Луч внезапно погас, а тишина и тьма снова настали в святилище. Простершись перед ковчегом, Таа возблагодарил благодатного бога, озарившего надеждой его сердце, закрыл дверцы наоса и вышел.

В большом волнении сообщил он обо всем Главному жрецу, и они решили, что молодой царевич, после трехдневного очищения постом и молитвой, возложит на ночь в святилище им самим срезанную ветвь священного древа Персеа. Слух о благоприятном ответе, данном царю самим Амоном-Ра, и обещанном им видимом знаке божественной милости быстро разлетелся по городу и окрестностям, одинаково волнуя все классы населения. И хотелось, и боялись верить радостному известию: продолжительное всенародное бедствие так сурово отразилось на каждом, что народ разучился надеяться.

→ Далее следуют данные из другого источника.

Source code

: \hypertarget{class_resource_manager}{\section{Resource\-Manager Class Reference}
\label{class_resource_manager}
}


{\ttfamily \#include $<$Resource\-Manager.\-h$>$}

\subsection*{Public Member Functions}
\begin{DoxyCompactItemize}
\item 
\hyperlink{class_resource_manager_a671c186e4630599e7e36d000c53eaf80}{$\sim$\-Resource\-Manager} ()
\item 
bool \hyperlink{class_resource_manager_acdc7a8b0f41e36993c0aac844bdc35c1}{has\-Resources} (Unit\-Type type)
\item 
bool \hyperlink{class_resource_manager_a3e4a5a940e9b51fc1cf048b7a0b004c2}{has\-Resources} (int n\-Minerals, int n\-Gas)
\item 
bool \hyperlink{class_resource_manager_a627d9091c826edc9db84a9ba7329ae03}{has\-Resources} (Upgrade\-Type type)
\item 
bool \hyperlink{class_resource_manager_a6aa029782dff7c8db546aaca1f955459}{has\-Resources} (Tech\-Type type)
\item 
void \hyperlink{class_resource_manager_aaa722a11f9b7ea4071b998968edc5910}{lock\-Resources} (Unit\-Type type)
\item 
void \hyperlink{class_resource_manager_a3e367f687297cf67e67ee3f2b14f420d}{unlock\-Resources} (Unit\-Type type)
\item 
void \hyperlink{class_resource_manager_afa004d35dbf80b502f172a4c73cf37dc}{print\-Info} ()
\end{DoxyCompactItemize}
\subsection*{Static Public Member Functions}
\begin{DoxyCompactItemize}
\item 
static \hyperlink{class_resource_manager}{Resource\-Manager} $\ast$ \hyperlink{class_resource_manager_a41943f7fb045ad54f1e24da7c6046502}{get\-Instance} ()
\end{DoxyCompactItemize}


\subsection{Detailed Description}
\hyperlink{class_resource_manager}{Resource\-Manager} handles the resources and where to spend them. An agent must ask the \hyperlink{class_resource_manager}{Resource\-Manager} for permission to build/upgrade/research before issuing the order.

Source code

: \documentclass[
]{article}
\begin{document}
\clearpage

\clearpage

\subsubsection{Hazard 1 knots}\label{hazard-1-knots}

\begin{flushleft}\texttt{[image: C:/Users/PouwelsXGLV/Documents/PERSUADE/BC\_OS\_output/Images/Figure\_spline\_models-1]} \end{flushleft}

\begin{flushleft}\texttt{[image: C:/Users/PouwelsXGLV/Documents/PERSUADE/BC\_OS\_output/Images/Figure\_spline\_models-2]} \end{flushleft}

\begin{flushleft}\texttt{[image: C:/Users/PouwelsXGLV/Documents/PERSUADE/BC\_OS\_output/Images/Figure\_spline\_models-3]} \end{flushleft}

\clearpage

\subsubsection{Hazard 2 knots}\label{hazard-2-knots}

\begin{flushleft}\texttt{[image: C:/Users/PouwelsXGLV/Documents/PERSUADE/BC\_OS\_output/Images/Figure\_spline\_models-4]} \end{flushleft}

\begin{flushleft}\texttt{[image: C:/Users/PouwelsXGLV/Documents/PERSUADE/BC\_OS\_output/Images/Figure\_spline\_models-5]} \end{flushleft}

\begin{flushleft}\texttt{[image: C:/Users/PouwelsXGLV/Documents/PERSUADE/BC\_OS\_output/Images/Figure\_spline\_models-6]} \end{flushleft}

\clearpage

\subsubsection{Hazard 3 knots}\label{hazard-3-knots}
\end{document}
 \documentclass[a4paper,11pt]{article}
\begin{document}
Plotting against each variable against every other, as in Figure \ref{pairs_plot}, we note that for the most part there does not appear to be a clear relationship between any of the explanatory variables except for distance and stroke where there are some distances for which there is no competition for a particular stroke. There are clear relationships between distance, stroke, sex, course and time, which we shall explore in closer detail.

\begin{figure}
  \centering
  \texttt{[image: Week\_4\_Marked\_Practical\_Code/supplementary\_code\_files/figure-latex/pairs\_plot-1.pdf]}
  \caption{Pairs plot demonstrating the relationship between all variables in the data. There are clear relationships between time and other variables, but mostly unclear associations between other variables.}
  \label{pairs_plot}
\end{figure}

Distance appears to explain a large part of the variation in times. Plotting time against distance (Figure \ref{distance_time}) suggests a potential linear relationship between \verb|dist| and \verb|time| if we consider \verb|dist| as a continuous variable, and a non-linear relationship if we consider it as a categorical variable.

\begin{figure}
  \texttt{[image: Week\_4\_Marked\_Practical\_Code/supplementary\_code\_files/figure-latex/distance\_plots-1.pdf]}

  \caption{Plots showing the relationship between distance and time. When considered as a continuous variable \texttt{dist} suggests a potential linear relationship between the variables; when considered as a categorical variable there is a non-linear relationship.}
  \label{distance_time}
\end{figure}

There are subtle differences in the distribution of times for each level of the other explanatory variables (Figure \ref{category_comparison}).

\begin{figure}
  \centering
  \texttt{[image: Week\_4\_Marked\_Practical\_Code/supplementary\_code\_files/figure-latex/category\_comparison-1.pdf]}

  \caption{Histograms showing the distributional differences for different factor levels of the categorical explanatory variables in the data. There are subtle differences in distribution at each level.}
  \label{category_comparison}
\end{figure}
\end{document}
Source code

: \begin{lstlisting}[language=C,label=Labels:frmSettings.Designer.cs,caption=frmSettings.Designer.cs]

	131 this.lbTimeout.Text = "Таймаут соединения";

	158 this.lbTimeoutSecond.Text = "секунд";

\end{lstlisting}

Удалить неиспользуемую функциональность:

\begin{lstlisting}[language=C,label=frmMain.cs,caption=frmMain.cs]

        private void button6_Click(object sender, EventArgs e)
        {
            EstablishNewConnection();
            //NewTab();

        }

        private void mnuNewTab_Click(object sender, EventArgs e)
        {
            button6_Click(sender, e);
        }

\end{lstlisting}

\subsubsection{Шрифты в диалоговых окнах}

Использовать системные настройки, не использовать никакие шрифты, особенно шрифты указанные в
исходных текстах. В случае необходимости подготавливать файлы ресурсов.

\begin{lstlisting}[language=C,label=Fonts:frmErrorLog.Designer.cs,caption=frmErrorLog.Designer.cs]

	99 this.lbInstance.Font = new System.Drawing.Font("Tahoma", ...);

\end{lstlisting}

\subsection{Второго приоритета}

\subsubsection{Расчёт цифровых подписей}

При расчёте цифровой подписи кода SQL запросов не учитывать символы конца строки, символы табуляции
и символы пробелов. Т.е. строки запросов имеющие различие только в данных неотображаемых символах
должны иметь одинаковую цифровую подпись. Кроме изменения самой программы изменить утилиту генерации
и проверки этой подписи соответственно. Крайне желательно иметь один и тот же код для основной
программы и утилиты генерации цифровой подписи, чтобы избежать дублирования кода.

На третий день, к вечеру, несметная толпа стояла на всем протяжении от дворца до храма. Скоро показалось окруженное факелоносцами кресло, на котором несли Амеса, державшего в руках только что срезанную им ветвь священного древа; красивое лицо молодого царевича было торжественно и важно. У храма скопление народа было так велико, что шествие царевича с трудом прокладывало себе дорогу. Лишь только носилки приблизились к храму, бронзовые врата священной ограды распахнулись настежь и Амеса встретили с факелами в руках жрецы, которые и ввели его на первый двор; за ними следом туда вошла вся его свита и ввалился народ, заполнивший собою весь двор и колоннады.

На этот раз церемония должна была быть публичной, равно как и молитва к божеству об исполнении данного им обета. Изнутри храма показалась процессия жрецов, несших барку Амона-Pa, которую поместили на особо приготовленный для этого цоколь, и Главный жрец открыл дверцы наоса. Затем он поднес царевичу раскрытый ларец, и когда Амес вложил в него ветвь, жрец, вставив в крышку ларца семь свечей чистого воску, поставил его перед открытым ковчегом.

Подняв обе руки к небу, Главный жрец произнес заклинания, моля благодатного бога показать воочию народу дозволение своему служителю внести в святилище ветку Амеса и ниспослать обещанное знамение, сулящее царевичу с потомством славу и благоденствие. Присутствовавшие пали на колени и настала глубокая тишина. Все взоры были устремлены на священную барку. Вдруг в глубине наоса блеснула искра, а потом над головой статуи вспыхнул блуждающий огонек, который поднялся на воздух и с легким треском зажег все семь свечей. Шепот радостного благоговения пробежал по рядам толпы, и только когда уносимые жрецами барка и ларец скрылись уже в глубине храма, толпа разошлась, серьезная, сосредоточенная, в ожидании следующего дня.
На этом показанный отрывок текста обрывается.